Problem →
Begin at the line containing "pinky tip: (283, 148)" in the entries below and end at the line containing "middle tip: (422, 126)"; transcribe that range exactly and nothing outside it.

Dataset records →
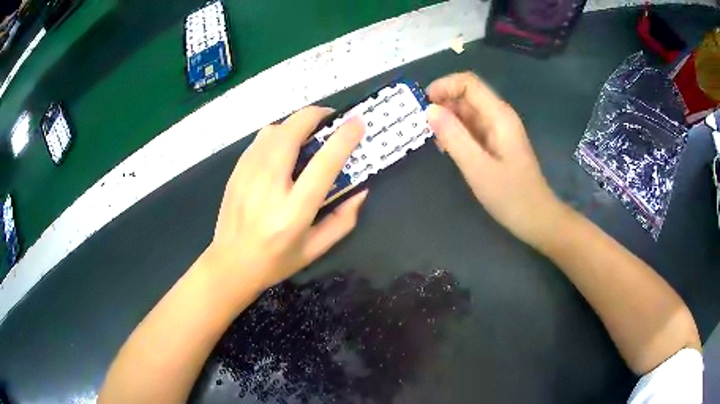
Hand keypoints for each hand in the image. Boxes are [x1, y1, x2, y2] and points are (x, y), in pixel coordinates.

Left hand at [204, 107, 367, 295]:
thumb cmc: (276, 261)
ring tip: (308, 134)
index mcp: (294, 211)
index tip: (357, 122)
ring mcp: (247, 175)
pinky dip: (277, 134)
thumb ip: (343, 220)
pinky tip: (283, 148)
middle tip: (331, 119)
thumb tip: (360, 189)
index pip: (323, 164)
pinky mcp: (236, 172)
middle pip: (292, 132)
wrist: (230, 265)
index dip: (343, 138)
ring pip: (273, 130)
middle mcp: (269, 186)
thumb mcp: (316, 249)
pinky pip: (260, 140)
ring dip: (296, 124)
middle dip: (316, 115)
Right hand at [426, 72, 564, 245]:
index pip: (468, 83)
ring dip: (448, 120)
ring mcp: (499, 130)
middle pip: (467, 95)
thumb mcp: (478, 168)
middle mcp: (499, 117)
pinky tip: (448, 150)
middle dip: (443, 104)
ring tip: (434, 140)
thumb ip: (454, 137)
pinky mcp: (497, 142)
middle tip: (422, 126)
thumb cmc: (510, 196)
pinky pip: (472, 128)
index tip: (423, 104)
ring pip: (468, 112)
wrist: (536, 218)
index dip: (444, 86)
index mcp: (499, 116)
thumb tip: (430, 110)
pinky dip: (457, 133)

==

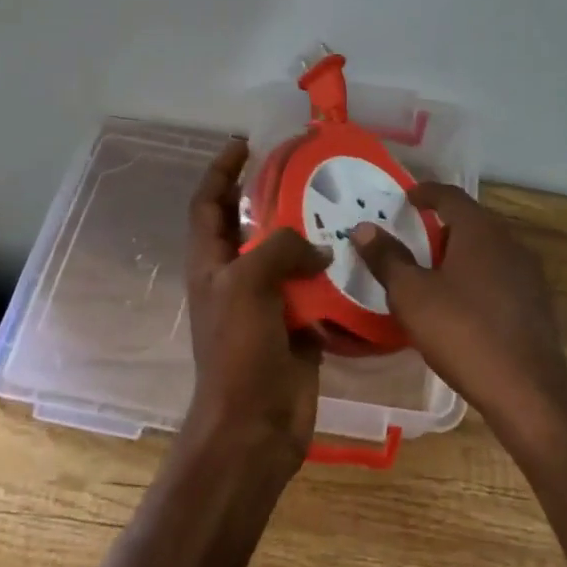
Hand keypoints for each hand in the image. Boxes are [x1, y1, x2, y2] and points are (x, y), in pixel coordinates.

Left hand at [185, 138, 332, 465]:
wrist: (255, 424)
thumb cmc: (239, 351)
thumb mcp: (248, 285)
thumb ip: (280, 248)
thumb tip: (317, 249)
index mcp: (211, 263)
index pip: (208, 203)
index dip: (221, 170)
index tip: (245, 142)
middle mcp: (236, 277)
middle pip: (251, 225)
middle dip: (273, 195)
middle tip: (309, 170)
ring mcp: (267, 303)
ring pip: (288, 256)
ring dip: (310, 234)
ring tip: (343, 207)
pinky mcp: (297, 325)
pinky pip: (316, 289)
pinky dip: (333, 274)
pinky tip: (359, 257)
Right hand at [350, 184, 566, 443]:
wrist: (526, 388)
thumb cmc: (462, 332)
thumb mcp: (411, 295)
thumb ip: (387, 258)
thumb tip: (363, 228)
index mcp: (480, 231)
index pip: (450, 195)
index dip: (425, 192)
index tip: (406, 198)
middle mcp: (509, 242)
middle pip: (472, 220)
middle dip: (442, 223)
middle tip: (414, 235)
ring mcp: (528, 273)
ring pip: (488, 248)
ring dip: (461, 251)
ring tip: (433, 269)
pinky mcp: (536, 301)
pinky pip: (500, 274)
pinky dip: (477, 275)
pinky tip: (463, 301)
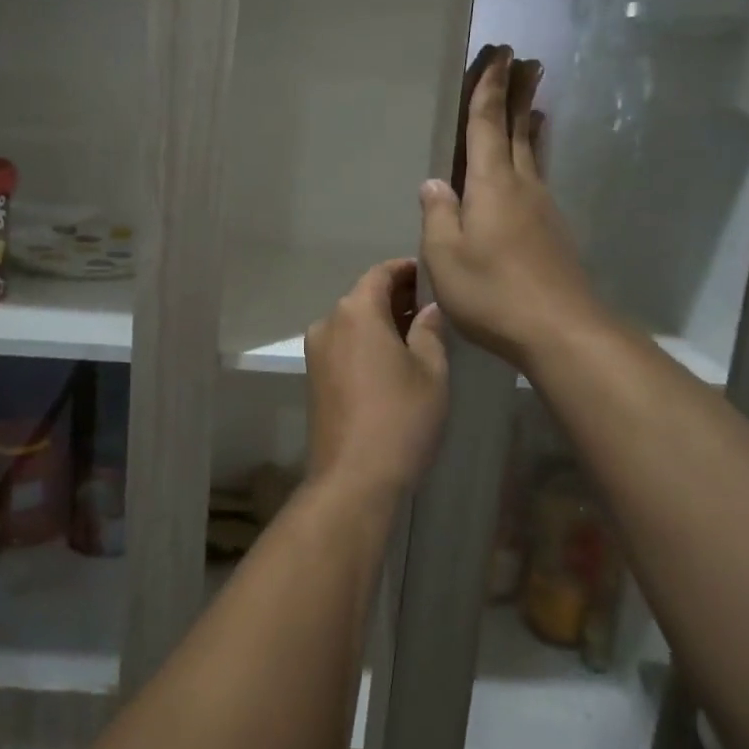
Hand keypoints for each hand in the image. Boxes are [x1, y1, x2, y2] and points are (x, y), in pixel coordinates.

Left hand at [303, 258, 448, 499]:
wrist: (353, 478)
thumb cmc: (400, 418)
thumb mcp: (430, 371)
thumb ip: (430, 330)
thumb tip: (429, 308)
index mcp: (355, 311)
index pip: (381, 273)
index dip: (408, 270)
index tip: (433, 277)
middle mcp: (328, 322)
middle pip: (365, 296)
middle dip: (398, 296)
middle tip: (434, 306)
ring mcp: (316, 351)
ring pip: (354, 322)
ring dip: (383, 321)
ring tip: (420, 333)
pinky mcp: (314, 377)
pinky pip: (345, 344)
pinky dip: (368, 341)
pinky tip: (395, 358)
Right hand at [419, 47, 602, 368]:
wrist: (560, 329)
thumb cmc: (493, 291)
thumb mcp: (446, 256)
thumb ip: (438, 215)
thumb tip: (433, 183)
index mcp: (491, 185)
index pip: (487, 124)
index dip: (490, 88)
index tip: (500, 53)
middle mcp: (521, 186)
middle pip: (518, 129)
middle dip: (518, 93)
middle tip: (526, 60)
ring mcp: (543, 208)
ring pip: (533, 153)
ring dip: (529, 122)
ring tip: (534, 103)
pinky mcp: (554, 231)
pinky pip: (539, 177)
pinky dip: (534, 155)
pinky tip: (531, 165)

Solution below →
pinky tip: (283, 148)
middle tip: (331, 119)
thumb tip: (360, 189)
index pip: (323, 164)
pinky mcp: (236, 172)
middle pip: (292, 132)
wrist: (230, 265)
index dip: (343, 138)
ring pip: (273, 130)
middle mcp: (269, 186)
thumb mcp: (316, 249)
pinky pip: (260, 140)
ring dip: (296, 124)
middle dip: (316, 115)
Right hand at [426, 72, 564, 245]:
index pip: (468, 83)
ring dip: (448, 120)
ring mcp: (499, 130)
middle pip: (467, 95)
thumb mcp: (478, 168)
middle mcp: (499, 117)
pinky tip: (448, 150)
middle dip: (443, 104)
ring tip: (434, 140)
thumb ip: (454, 137)
pinky mcp: (497, 142)
middle tip: (422, 126)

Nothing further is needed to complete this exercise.